:: PASSAGE TO READ ::
Berkeley DB XML: An Embedded XML Database
Berkeley DB XML is an open source, embedded XML database created by Sleepycat Software. It's built on top of Berkeley DB, a "key-value" database which provides record storage and transaction management. Unlike relational databases, which store data in relational tables, Berkeley DB XML is designed to store arbitrary trees of XML data. These can then be matched and retrieved, either as complete documents or as fragments, via the XML query language XPath.
Berkeley DB XML is written in C++, APIs for Berkeley DB XML exist for C/C++, Java, Perl, Python, and TCL, and more languages interfaces are currently under development.
An XML database has several advantages over key-value, relational, and object-oriented databases:
For the XML community, XML databases solve two specific problems:
In general, XML databases allow programmers with XML data to quickly create data stores with that data, with the minimum of programming time required, and eliminate the need to convert XML into other data structures.
With several free and proprietary XML databases available, what is the specific advantage of Berkeley DB XML? According John Merrells, a developer for Berkeley DB XML, "Application developers currently have the choice of storing their XML in the filesystem or in a remote database system. DB XML offers benefits over both in terms of reliability and performance. And by offering our product as a library that is linked into the application, we provide a lot of configurability."
At this writing, DB XML is still in beta (version 1.0.11), moving toward a full public release, and can only be downloaded by request, with an official release expected summer 2003. Binaries are available for Windows users, but Unix users will need to follow the detailed configure-build instructions included with the source. Installation requires the pre-installation of several external libraries, namely Apache Xerces-C++ and the Berkeley DB library.

:: EXTRACTED INFORMATION ::
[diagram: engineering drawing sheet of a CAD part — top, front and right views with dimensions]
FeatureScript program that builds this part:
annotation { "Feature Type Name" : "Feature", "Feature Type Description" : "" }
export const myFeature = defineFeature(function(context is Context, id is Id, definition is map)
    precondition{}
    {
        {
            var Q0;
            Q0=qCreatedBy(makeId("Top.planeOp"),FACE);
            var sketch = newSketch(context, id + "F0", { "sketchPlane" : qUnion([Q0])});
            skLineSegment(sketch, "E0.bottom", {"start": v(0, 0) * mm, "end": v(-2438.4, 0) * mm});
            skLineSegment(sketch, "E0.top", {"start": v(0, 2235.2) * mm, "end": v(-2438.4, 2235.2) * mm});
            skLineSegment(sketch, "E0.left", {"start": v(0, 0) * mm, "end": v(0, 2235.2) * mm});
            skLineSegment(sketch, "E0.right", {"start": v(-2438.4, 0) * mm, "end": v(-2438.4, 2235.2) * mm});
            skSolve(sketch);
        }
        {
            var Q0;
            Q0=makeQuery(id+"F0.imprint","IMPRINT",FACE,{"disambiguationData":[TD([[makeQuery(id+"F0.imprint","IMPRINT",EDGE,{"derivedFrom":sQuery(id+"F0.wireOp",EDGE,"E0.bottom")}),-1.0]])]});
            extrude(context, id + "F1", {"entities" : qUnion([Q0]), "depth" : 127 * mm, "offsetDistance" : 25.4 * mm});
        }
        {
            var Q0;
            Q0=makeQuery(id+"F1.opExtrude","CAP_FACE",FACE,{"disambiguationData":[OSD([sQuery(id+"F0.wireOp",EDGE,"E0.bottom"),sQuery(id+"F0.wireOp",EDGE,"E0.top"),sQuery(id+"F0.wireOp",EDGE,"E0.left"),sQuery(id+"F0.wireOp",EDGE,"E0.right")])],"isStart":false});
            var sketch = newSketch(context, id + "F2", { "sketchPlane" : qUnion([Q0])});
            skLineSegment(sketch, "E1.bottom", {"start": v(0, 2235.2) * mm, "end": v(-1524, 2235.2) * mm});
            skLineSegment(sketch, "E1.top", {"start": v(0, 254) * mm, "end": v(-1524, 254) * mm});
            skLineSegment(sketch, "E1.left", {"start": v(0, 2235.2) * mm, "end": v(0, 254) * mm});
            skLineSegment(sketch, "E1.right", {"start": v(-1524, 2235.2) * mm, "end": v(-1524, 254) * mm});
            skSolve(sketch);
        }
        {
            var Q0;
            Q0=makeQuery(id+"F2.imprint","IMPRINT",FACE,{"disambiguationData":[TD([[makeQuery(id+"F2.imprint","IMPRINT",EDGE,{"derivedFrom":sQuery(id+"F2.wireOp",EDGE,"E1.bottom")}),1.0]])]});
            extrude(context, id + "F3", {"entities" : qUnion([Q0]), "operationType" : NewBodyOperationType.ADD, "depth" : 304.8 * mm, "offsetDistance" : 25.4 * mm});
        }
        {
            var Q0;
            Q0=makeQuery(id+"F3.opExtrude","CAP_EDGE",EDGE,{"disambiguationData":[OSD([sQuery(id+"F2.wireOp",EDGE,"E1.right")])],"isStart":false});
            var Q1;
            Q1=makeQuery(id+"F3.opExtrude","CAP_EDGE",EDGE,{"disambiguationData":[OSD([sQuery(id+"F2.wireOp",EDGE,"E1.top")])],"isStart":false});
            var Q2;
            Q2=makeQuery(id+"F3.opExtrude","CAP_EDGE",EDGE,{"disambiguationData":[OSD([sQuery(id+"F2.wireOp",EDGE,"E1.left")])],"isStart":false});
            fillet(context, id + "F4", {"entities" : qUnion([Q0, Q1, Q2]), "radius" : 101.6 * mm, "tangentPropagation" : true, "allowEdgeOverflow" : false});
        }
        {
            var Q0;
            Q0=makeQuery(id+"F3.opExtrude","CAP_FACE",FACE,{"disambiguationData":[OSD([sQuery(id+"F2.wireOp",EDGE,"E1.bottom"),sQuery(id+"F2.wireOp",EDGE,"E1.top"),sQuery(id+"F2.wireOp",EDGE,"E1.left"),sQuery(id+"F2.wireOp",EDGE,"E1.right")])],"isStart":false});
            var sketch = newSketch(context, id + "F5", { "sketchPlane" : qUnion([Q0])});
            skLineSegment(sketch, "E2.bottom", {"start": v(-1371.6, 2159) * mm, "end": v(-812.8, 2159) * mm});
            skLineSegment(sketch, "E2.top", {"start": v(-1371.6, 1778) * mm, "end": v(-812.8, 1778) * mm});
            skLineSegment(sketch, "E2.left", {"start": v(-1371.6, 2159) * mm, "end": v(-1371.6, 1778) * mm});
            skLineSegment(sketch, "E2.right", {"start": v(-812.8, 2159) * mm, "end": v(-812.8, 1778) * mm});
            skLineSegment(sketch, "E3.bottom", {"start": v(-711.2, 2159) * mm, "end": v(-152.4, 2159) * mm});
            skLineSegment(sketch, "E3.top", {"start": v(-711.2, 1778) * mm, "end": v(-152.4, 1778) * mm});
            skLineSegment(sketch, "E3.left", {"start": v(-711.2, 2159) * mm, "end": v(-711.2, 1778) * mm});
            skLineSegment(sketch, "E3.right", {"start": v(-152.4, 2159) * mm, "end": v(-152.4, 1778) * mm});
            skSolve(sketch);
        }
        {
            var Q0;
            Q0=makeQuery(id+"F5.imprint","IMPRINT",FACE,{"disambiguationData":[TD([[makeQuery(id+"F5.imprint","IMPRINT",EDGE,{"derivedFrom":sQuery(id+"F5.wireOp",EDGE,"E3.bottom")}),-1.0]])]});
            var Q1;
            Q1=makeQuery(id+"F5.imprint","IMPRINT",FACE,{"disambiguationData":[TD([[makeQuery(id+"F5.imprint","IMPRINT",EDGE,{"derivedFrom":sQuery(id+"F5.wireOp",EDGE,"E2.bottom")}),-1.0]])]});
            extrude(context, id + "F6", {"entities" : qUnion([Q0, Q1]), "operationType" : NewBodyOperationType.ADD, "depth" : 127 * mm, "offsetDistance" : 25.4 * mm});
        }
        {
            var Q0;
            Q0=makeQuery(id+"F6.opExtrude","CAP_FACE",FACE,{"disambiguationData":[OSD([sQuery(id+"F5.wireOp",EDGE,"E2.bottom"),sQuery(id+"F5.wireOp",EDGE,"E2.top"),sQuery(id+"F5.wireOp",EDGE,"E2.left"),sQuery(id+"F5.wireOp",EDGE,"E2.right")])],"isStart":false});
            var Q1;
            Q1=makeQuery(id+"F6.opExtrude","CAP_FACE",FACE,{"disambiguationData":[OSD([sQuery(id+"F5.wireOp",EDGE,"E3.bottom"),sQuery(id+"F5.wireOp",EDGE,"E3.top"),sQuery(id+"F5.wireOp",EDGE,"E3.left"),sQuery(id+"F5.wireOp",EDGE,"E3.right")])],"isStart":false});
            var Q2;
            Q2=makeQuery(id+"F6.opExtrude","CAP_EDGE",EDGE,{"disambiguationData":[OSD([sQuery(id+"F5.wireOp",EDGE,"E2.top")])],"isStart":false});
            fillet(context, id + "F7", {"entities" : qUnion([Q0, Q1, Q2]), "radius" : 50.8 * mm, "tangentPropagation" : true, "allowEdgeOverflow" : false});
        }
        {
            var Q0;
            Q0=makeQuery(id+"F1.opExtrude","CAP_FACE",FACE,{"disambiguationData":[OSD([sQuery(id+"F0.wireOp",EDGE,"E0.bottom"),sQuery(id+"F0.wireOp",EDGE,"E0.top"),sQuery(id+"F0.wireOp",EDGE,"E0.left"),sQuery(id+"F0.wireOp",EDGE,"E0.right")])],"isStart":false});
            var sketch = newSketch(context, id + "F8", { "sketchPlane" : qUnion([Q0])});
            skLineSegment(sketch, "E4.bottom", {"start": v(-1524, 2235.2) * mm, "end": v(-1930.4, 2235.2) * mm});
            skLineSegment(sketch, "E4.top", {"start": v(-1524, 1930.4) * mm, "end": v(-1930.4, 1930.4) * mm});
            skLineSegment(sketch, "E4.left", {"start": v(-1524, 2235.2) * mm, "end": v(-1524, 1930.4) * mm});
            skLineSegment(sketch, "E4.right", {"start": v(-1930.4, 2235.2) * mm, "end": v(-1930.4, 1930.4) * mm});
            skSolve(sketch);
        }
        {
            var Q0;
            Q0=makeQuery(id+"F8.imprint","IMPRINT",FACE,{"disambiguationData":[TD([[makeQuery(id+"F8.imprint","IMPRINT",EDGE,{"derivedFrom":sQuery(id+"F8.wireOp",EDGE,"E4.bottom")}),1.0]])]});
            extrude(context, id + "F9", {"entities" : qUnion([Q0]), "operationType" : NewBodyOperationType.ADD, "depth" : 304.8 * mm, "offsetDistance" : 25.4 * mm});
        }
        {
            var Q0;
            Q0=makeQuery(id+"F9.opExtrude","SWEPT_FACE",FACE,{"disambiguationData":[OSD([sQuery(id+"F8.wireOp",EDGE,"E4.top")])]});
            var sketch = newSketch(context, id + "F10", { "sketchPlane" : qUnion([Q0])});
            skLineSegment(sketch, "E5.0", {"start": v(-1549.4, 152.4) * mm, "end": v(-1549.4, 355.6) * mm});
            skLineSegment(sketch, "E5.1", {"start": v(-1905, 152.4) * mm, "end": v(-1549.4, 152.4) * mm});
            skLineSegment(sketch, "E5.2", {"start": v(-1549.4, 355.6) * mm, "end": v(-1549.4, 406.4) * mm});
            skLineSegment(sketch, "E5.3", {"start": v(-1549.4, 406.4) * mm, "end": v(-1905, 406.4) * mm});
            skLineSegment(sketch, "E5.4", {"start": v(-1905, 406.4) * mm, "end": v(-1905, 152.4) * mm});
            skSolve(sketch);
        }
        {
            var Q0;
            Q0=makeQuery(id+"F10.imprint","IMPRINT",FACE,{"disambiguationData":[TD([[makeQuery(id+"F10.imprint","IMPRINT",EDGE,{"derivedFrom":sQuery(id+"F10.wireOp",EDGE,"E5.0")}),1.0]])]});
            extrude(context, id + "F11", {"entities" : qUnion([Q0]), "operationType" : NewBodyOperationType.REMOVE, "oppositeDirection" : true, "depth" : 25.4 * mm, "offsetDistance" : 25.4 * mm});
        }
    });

:: SET OF TASKS ::
[1] In the passage on Berkeley DB XML above, copy the text word for word, starting with "Berkeley DB XML: An" and going on through "query language XPath.".
[2] According to the passage on Berkeley DB XML, which external libraries must be installed before DB XML can be installed?

:: ANSWERS PER TASK ::
[1]
Berkeley DB XML: An Embedded XML Database
Berkeley DB XML is an open source, embedded XML database created by Sleepycat Software. It's built on top of Berkeley DB, a "key-value" database which provides record storage and transaction management. Unlike relational databases, which store data in relational tables, Berkeley DB XML is designed to store arbitrary trees of XML data. These can then be matched and retrieved, either as complete documents or as fragments, via the XML query language XPath.

[2] Apache Xerces-C++ and the Berkeley DB library.